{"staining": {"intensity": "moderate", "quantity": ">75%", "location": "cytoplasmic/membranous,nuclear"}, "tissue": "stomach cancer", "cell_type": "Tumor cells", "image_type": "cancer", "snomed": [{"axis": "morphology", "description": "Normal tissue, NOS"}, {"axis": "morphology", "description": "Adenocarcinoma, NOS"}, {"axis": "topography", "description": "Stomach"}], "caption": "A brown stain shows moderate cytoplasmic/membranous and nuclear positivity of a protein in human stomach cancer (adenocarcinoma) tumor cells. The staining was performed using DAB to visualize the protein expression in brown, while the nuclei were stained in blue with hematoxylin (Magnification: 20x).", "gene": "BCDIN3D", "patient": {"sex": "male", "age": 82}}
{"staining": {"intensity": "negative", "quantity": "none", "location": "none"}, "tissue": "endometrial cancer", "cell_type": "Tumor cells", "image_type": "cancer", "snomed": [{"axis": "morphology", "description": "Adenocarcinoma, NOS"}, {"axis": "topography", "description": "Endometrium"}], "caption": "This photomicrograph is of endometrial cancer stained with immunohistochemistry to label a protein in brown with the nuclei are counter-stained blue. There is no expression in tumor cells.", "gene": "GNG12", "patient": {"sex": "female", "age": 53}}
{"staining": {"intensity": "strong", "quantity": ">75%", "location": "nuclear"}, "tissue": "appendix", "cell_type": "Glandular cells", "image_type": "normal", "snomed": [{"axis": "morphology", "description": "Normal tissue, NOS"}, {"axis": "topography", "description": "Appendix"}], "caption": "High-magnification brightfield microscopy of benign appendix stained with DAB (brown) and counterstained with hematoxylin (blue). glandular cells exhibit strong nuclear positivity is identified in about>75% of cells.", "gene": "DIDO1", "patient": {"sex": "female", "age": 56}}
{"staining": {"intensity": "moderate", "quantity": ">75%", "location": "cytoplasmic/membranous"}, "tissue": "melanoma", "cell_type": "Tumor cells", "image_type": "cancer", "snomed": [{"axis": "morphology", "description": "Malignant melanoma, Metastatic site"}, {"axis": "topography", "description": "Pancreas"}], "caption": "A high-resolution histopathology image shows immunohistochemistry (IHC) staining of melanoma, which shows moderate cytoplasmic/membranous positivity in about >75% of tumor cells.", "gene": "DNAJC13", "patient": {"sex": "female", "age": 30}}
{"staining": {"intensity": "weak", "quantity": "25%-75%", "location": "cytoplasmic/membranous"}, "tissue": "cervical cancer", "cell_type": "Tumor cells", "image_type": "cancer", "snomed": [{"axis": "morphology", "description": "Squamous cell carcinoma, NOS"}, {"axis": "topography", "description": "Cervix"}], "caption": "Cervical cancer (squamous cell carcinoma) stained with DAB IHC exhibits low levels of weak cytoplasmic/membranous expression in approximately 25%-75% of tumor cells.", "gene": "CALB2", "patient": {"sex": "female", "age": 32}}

--------------------

## Problem to work on
Print every line you see above, exactly as written.

## Answer
{"staining": {"intensity": "moderate", "quantity": ">75%", "location": "cytoplasmic/membranous,nuclear"}, "tissue": "stomach cancer", "cell_type": "Tumor cells", "image_type": "cancer", "snomed": [{"axis": "morphology", "description": "Normal tissue, NOS"}, {"axis": "morphology", "description": "Adenocarcinoma, NOS"}, {"axis": "topography", "description": "Stomach"}], "caption": "A brown stain shows moderate cytoplasmic/membranous and nuclear positivity of a protein in human stomach cancer (adenocarcinoma) tumor cells. The staining was performed using DAB to visualize the protein expression in brown, while the nuclei were stained in blue with hematoxylin (Magnification: 20x).", "gene": "BCDIN3D", "patient": {"sex": "male", "age": 82}}
{"staining": {"intensity": "negative", "quantity": "none", "location": "none"}, "tissue": "endometrial cancer", "cell_type": "Tumor cells", "image_type": "cancer", "snomed": [{"axis": "morphology", "description": "Adenocarcinoma, NOS"}, {"axis": "topography", "description": "Endometrium"}], "caption": "This photomicrograph is of endometrial cancer stained with immunohistochemistry to label a protein in brown with the nuclei are counter-stained blue. There is no expression in tumor cells.", "gene": "GNG12", "patient": {"sex": "female", "age": 53}}
{"staining": {"intensity": "strong", "quantity": ">75%", "location": "nuclear"}, "tissue": "appendix", "cell_type": "Glandular cells", "image_type": "normal", "snomed": [{"axis": "morphology", "description": "Normal tissue, NOS"}, {"axis": "topography", "description": "Appendix"}], "caption": "High-magnification brightfield microscopy of benign appendix stained with DAB (brown) and counterstained with hematoxylin (blue). glandular cells exhibit strong nuclear positivity is identified in about>75% of cells.", "gene": "DIDO1", "patient": {"sex": "female", "age": 56}}
{"staining": {"intensity": "moderate", "quantity": ">75%", "location": "cytoplasmic/membranous"}, "tissue": "melanoma", "cell_type": "Tumor cells", "image_type": "cancer", "snomed": [{"axis": "morphology", "description": "Malignant melanoma, Metastatic site"}, {"axis": "topography", "description": "Pancreas"}], "caption": "A high-resolution histopathology image shows immunohistochemistry (IHC) staining of melanoma, which shows moderate cytoplasmic/membranous positivity in about >75% of tumor cells.", "gene": "DNAJC13", "patient": {"sex": "female", "age": 30}}
{"staining": {"intensity": "weak", "quantity": "25%-75%", "location": "cytoplasmic/membranous"}, "tissue": "cervical cancer", "cell_type": "Tumor cells", "image_type": "cancer", "snomed": [{"axis": "morphology", "description": "Squamous cell carcinoma, NOS"}, {"axis": "topography", "description": "Cervix"}], "caption": "Cervical cancer (squamous cell carcinoma) stained with DAB IHC exhibits low levels of weak cytoplasmic/membranous expression in approximately 25%-75% of tumor cells.", "gene": "CALB2", "patient": {"sex": "female", "age": 32}}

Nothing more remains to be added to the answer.